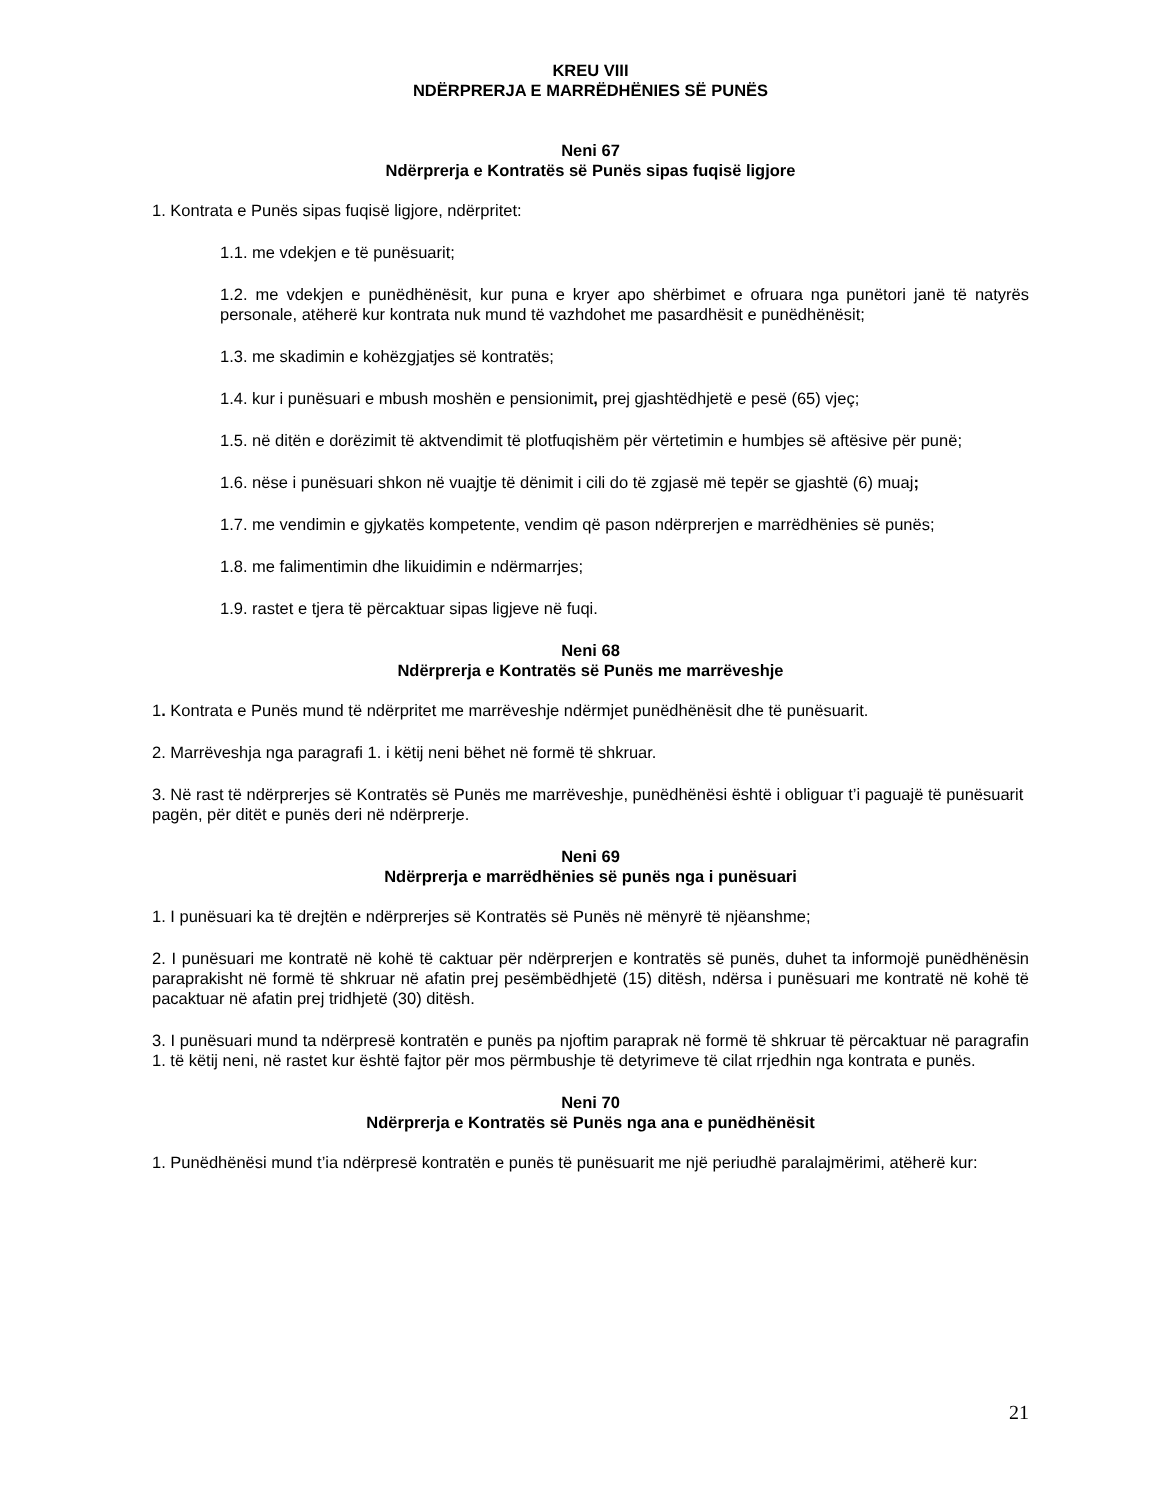KREU VIII
NDËRPRERJA E MARRËDHËNIES SË PUNËS
Neni 67
Ndërprerja e Kontratës së Punës sipas fuqisë ligjore
1. Kontrata e Punës sipas fuqisë ligjore, ndërpritet:
1.1. me vdekjen e të punësuarit;
1.2. me vdekjen e punëdhënësit, kur puna e kryer apo shërbimet e ofruara nga punëtori janë të natyrës personale, atëherë kur kontrata nuk mund të vazhdohet me pasardhësit e punëdhënësit;
1.3. me skadimin e kohëzgjatjes së kontratës;
1.4. kur i punësuari e mbush moshën e pensionimit, prej gjashtëdhjetë e pesë (65) vjeç;
1.5. në ditën e dorëzimit të aktvendimit të plotfuqishëm për vërtetimin e humbjes së aftësive për punë;
1.6. nëse i punësuari shkon në vuajtje të dënimit i cili do të zgjasë më tepër se gjashtë (6) muaj;
1.7. me vendimin e gjykatës kompetente, vendim që pason ndërprerjen e marrëdhënies së punës;
1.8. me falimentimin dhe likuidimin e ndërmarrjes;
1.9. rastet e tjera të përcaktuar sipas ligjeve në fuqi.
Neni 68
Ndërprerja e Kontratës së Punës me marrëveshje
1. Kontrata e Punës mund të ndërpritet me marrëveshje ndërmjet punëdhënësit dhe të punësuarit.
2. Marrëveshja nga paragrafi 1. i këtij neni bëhet në formë të shkruar.
3. Në rast të ndërprerjes së Kontratës së Punës me marrëveshje, punëdhënësi është i obliguar t’i paguajë të punësuarit pagën, për ditët e punës deri në ndërprerje.
Neni 69
Ndërprerja e marrëdhënies së punës nga i punësuari
1. I punësuari ka të drejtën e ndërprerjes së Kontratës së Punës në mënyrë të njëanshme;
2. I punësuari me kontratë në kohë të caktuar për ndërprerjen e kontratës së punës, duhet ta informojë punëdhënësin paraprakisht në formë të shkruar në afatin prej pesëmbëdhjetë (15) ditësh, ndërsa i punësuari me kontratë në kohë të pacaktuar në afatin prej tridhjetë (30) ditësh.
3. I punësuari mund ta ndërpresë kontratën e punës pa njoftim paraprak në formë të shkruar të përcaktuar në paragrafin 1. të këtij neni, në rastet kur është fajtor për mos përmbushje të detyrimeve të cilat rrjedhin nga kontrata e punës.
Neni 70
Ndërprerja e Kontratës së Punës nga ana e punëdhënësit
1. Punëdhënësi mund t’ia ndërpresë kontratën e punës të punësuarit me një periudhë paralajmërimi, atëherë kur:
21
____
### WHAT YOU ARE ASKED TO DO
Copy the entries above exactly, but only from the line holding "1.6. nëse i" through the line holding "2. Marrëveshja nga", both included.

### ANSWER SPACE
1.6. nëse i punësuari shkon në vuajtje të dënimit i cili do të zgjasë më tepër se gjashtë (6) muaj;
1.7. me vendimin e gjykatës kompetente, vendim që pason ndërprerjen e marrëdhënies së punës;
1.8. me falimentimin dhe likuidimin e ndërmarrjes;
1.9. rastet e tjera të përcaktuar sipas ligjeve në fuqi.
Neni 68
Ndërprerja e Kontratës së Punës me marrëveshje
1. Kontrata e Punës mund të ndërpritet me marrëveshje ndërmjet punëdhënësit dhe të punësuarit.
2. Marrëveshja nga paragrafi 1. i këtij neni bëhet në formë të shkruar.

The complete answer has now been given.